The Activity Template holds the generic definition of the function, describing what the activity does and what inputs it requires. The Input Store holds the concrete values for a given process, phase, or activity instance within an execution.
This separation allows you to reuse the same activity template multiple times with different input values, making your processes more flexible and maintainable.
What is the Input Store?
The Input Store is a collection of input sets for a process. There can be different sets of inputs for the same process, allowing you to execute a release multiple times with different values.
This capability is essential for running the same release process with different configurations, such as deploying to different environments or using different build artifacts.
In the demo flow, you typically interact with the Input Store when you pre-execute or execute a release and provide the minimum required inputs. This is where you supply the concrete values that will be used for that specific release execution, either accepting defaults or overriding them as needed.

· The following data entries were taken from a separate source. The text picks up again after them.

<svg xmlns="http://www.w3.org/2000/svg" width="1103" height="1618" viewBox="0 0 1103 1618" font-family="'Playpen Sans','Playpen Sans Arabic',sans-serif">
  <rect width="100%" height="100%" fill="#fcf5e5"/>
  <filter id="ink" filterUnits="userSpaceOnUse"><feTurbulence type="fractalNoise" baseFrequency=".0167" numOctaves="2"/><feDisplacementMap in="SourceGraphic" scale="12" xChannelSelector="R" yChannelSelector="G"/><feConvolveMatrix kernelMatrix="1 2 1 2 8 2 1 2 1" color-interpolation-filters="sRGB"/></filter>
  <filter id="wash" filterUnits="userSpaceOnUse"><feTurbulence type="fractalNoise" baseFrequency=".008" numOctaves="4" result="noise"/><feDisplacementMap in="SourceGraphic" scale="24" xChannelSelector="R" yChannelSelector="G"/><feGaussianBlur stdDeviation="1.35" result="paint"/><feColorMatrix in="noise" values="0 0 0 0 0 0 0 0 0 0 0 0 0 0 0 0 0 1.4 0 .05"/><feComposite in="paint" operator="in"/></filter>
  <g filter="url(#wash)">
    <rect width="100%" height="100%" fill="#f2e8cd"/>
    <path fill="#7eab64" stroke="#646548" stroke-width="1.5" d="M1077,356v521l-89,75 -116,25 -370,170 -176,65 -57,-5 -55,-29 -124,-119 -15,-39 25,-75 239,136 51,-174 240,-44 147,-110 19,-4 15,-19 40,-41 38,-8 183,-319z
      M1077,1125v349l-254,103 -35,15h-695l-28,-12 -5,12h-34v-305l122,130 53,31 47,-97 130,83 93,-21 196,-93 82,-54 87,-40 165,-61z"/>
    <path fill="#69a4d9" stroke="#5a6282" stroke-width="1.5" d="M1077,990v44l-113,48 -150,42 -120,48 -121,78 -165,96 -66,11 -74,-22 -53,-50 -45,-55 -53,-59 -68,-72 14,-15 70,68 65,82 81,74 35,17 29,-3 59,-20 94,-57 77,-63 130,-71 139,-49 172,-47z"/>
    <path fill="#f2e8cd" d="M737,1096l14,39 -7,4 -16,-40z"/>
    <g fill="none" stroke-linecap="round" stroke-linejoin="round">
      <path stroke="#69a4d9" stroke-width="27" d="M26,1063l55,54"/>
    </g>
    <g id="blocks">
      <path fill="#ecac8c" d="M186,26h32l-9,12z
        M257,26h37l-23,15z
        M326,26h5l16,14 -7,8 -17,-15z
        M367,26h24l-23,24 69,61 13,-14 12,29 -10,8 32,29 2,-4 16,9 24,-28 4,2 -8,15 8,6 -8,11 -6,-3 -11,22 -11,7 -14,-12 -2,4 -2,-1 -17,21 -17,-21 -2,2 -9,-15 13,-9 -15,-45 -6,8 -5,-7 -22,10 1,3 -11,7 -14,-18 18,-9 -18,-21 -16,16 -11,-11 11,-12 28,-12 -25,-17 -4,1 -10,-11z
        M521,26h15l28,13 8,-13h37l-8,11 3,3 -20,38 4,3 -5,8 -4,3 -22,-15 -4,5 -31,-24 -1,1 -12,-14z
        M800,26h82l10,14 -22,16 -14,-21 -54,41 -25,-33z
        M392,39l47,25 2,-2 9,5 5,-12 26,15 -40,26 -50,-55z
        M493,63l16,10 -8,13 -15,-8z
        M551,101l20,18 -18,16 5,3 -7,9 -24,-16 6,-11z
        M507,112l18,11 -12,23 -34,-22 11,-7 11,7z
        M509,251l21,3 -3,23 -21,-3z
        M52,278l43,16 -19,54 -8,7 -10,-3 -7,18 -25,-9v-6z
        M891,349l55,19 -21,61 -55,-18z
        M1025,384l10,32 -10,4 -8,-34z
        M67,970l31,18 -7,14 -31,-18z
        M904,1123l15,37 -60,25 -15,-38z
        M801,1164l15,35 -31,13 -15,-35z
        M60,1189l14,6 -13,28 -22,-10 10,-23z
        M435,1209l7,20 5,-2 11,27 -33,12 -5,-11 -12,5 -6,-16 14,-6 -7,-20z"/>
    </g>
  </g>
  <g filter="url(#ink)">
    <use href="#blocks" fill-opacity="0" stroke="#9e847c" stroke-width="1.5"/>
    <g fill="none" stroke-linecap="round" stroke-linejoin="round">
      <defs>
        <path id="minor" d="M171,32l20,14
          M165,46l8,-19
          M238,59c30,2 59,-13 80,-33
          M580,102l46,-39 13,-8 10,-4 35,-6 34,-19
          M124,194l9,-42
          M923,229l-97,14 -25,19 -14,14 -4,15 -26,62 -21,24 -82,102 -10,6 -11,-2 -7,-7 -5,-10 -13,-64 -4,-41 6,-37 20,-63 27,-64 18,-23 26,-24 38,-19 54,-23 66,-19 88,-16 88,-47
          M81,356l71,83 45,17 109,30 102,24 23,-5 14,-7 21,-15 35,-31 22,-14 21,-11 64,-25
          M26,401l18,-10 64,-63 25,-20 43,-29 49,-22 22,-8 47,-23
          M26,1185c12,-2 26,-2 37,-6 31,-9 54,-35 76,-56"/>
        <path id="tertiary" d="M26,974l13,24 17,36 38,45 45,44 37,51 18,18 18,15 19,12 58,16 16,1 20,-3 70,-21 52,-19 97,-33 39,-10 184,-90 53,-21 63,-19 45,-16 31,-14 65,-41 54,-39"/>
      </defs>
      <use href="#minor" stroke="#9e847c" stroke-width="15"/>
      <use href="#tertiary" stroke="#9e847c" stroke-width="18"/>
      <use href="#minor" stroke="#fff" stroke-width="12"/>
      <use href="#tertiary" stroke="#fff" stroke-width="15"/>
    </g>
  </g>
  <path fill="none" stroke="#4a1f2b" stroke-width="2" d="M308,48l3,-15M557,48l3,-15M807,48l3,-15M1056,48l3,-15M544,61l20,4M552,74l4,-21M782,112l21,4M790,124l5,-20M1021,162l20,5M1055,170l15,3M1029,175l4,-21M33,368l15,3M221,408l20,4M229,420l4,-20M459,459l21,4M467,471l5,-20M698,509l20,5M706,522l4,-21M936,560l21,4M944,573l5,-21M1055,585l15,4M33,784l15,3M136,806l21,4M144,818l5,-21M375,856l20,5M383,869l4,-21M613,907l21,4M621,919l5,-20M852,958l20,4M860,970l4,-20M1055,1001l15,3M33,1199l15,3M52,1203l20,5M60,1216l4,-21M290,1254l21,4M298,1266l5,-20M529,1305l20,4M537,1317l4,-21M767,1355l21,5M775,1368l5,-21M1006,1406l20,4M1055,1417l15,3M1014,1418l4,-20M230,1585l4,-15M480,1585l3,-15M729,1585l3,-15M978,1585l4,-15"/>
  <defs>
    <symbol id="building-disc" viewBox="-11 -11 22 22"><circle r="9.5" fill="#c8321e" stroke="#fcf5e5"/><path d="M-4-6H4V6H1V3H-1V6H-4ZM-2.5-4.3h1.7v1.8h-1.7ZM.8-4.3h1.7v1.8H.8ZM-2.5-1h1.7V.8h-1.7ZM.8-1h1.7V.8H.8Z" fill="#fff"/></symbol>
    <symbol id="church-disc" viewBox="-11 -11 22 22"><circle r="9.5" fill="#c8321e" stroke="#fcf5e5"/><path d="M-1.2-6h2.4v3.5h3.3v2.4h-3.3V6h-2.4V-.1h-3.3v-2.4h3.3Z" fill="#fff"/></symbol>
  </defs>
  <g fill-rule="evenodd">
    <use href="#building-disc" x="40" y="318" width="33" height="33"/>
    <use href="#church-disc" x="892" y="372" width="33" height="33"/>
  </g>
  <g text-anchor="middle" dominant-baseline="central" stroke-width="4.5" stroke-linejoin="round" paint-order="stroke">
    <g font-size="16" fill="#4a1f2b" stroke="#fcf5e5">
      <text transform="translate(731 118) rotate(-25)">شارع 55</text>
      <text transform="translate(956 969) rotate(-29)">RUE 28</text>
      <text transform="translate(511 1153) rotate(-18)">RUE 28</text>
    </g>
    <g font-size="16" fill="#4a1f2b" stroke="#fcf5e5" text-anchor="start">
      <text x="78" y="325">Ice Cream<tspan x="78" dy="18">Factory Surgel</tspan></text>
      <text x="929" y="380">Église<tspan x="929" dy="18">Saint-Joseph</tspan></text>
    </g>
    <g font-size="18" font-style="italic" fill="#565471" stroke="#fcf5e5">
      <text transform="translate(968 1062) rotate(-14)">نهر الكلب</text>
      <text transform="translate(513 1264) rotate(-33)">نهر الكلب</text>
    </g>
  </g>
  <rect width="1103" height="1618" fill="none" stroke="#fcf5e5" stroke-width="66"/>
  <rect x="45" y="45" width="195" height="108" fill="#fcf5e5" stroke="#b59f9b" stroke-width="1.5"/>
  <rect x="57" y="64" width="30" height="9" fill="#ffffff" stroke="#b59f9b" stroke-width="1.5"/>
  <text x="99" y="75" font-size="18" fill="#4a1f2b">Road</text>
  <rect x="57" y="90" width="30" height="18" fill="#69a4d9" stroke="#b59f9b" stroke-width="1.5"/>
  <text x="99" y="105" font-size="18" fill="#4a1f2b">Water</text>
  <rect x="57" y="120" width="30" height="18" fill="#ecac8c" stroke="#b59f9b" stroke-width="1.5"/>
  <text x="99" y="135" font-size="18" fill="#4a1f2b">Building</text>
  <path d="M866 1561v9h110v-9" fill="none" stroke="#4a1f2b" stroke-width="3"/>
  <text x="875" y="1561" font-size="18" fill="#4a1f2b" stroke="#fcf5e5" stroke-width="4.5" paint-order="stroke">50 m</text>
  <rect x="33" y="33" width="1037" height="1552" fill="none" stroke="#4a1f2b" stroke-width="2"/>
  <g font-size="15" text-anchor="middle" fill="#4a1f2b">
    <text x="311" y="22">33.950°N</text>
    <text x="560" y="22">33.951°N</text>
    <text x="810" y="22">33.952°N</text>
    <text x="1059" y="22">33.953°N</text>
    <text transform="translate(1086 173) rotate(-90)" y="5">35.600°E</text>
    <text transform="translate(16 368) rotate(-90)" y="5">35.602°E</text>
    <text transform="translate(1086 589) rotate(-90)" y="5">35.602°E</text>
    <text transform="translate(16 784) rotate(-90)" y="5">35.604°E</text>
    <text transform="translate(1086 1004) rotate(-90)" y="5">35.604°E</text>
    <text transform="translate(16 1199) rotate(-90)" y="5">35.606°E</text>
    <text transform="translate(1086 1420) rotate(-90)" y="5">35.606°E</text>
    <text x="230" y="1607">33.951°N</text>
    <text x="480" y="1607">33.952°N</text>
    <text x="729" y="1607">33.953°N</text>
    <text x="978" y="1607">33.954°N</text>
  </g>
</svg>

What the Input Store holds
The Input Store holds concrete values at multiple levels of the release hierarchy. It stores process-level inputs that apply to the entire release, phase-level inputs that are specific to individual phases, and activity instance inputs that are unique to specific activities within an execution.
For automated activities, these activity instance inputs map directly to pipeline inputs, allowing you to pass values from the release orchestration layer down to the underlying pipeline execution.
Defaults and overrides
To support repeated executions of the same process, the Input Store provides mechanisms for defaults and overrides. Inputs and variables can have default values that are used when no specific value is provided, reducing the amount of information users need to enter for routine executions.
You can override these values at execution time when needed, giving you the flexibility to customize a specific release execution without modifying the process definition or default values.